*** Opening Given information ***

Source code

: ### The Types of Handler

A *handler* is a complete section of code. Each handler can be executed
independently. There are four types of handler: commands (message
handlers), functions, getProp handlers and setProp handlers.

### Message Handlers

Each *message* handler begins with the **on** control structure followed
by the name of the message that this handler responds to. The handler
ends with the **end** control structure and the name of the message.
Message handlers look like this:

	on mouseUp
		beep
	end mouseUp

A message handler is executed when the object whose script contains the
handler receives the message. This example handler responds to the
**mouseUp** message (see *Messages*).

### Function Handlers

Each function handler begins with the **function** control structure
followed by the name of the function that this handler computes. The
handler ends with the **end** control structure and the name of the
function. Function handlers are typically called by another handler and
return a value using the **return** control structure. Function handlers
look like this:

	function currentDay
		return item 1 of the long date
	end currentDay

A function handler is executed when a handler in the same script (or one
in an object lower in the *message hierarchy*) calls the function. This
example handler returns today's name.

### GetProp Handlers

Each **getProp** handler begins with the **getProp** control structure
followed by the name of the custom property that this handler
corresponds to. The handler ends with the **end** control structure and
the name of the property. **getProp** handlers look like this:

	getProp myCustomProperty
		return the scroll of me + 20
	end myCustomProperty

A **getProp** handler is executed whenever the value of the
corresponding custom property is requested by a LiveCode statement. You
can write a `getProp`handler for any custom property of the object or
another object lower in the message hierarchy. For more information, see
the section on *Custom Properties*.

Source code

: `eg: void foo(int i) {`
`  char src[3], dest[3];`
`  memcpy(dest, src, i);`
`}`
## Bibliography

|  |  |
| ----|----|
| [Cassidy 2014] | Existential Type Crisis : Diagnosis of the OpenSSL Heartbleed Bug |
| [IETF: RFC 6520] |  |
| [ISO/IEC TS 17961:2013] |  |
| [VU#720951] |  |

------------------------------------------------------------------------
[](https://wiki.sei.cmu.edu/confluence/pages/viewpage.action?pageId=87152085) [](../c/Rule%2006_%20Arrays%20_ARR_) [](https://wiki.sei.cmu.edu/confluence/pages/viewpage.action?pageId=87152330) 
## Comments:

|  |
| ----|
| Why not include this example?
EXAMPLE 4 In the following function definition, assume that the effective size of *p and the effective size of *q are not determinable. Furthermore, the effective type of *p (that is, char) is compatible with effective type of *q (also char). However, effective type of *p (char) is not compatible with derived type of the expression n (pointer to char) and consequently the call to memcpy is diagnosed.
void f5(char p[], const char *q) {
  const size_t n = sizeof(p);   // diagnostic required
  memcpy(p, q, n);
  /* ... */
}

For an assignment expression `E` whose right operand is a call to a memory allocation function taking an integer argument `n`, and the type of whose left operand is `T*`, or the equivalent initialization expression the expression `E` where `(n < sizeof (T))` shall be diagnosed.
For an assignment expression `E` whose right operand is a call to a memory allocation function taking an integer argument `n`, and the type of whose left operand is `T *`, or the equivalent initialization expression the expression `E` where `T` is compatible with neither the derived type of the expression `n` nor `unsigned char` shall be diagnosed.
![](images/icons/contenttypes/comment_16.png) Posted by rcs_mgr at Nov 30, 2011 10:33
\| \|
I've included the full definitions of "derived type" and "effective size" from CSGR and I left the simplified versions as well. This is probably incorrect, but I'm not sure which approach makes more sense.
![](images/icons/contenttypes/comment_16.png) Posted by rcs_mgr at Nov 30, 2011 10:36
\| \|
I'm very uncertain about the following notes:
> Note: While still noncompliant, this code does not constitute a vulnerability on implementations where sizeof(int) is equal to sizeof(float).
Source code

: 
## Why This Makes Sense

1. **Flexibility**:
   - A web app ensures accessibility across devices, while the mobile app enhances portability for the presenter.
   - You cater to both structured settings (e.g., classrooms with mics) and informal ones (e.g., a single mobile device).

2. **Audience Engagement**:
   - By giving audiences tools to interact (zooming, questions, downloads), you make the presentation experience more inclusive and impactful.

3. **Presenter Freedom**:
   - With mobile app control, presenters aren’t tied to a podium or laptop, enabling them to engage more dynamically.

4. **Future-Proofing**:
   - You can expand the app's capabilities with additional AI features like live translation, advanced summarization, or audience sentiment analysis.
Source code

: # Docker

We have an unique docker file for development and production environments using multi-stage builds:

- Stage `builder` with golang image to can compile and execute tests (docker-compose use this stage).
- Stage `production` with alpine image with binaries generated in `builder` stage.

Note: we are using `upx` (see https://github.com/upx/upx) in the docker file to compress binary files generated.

*** Closing Given information ***

# Exercise aim
Reproduce every line of the material above verbatim, without any alteration.

# Solution below
Source code

: ### The Types of Handler

A *handler* is a complete section of code. Each handler can be executed
independently. There are four types of handler: commands (message
handlers), functions, getProp handlers and setProp handlers.

### Message Handlers

Each *message* handler begins with the **on** control structure followed
by the name of the message that this handler responds to. The handler
ends with the **end** control structure and the name of the message.
Message handlers look like this:

	on mouseUp
		beep
	end mouseUp

A message handler is executed when the object whose script contains the
handler receives the message. This example handler responds to the
**mouseUp** message (see *Messages*).

### Function Handlers

Each function handler begins with the **function** control structure
followed by the name of the function that this handler computes. The
handler ends with the **end** control structure and the name of the
function. Function handlers are typically called by another handler and
return a value using the **return** control structure. Function handlers
look like this:

	function currentDay
		return item 1 of the long date
	end currentDay

A function handler is executed when a handler in the same script (or one
in an object lower in the *message hierarchy*) calls the function. This
example handler returns today's name.

### GetProp Handlers

Each **getProp** handler begins with the **getProp** control structure
followed by the name of the custom property that this handler
corresponds to. The handler ends with the **end** control structure and
the name of the property. **getProp** handlers look like this:

	getProp myCustomProperty
		return the scroll of me + 20
	end myCustomProperty

A **getProp** handler is executed whenever the value of the
corresponding custom property is requested by a LiveCode statement. You
can write a `getProp`handler for any custom property of the object or
another object lower in the message hierarchy. For more information, see
the section on *Custom Properties*.

Source code

: `eg: void foo(int i) {`
`  char src[3], dest[3];`
`  memcpy(dest, src, i);`
`}`
## Bibliography

|  |  |
| ----|----|
| [Cassidy 2014] | Existential Type Crisis : Diagnosis of the OpenSSL Heartbleed Bug |
| [IETF: RFC 6520] |  |
| [ISO/IEC TS 17961:2013] |  |
| [VU#720951] |  |

------------------------------------------------------------------------
[](https://wiki.sei.cmu.edu/confluence/pages/viewpage.action?pageId=87152085) [](../c/Rule%2006_%20Arrays%20_ARR_) [](https://wiki.sei.cmu.edu/confluence/pages/viewpage.action?pageId=87152330) 
## Comments:

|  |
| ----|
| Why not include this example?
EXAMPLE 4 In the following function definition, assume that the effective size of *p and the effective size of *q are not determinable. Furthermore, the effective type of *p (that is, char) is compatible with effective type of *q (also char). However, effective type of *p (char) is not compatible with derived type of the expression n (pointer to char) and consequently the call to memcpy is diagnosed.
void f5(char p[], const char *q) {
  const size_t n = sizeof(p);   // diagnostic required
  memcpy(p, q, n);
  /* ... */
}

For an assignment expression `E` whose right operand is a call to a memory allocation function taking an integer argument `n`, and the type of whose left operand is `T*`, or the equivalent initialization expression the expression `E` where `(n < sizeof (T))` shall be diagnosed.
For an assignment expression `E` whose right operand is a call to a memory allocation function taking an integer argument `n`, and the type of whose left operand is `T *`, or the equivalent initialization expression the expression `E` where `T` is compatible with neither the derived type of the expression `n` nor `unsigned char` shall be diagnosed.
![](images/icons/contenttypes/comment_16.png) Posted by rcs_mgr at Nov 30, 2011 10:33
\| \|
I've included the full definitions of "derived type" and "effective size" from CSGR and I left the simplified versions as well. This is probably incorrect, but I'm not sure which approach makes more sense.
![](images/icons/contenttypes/comment_16.png) Posted by rcs_mgr at Nov 30, 2011 10:36
\| \|
I'm very uncertain about the following notes:
> Note: While still noncompliant, this code does not constitute a vulnerability on implementations where sizeof(int) is equal to sizeof(float).
Source code

: 
## Why This Makes Sense

1. **Flexibility**:
   - A web app ensures accessibility across devices, while the mobile app enhances portability for the presenter.
   - You cater to both structured settings (e.g., classrooms with mics) and informal ones (e.g., a single mobile device).

2. **Audience Engagement**:
   - By giving audiences tools to interact (zooming, questions, downloads), you make the presentation experience more inclusive and impactful.

3. **Presenter Freedom**:
   - With mobile app control, presenters aren’t tied to a podium or laptop, enabling them to engage more dynamically.

4. **Future-Proofing**:
   - You can expand the app's capabilities with additional AI features like live translation, advanced summarization, or audience sentiment analysis.
Source code

: # Docker

We have an unique docker file for development and production environments using multi-stage builds:

- Stage `builder` with golang image to can compile and execute tests (docker-compose use this stage).
- Stage `production` with alpine image with binaries generated in `builder` stage.

Note: we are using `upx` (see https://github.com/upx/upx) in the docker file to compress binary files generated.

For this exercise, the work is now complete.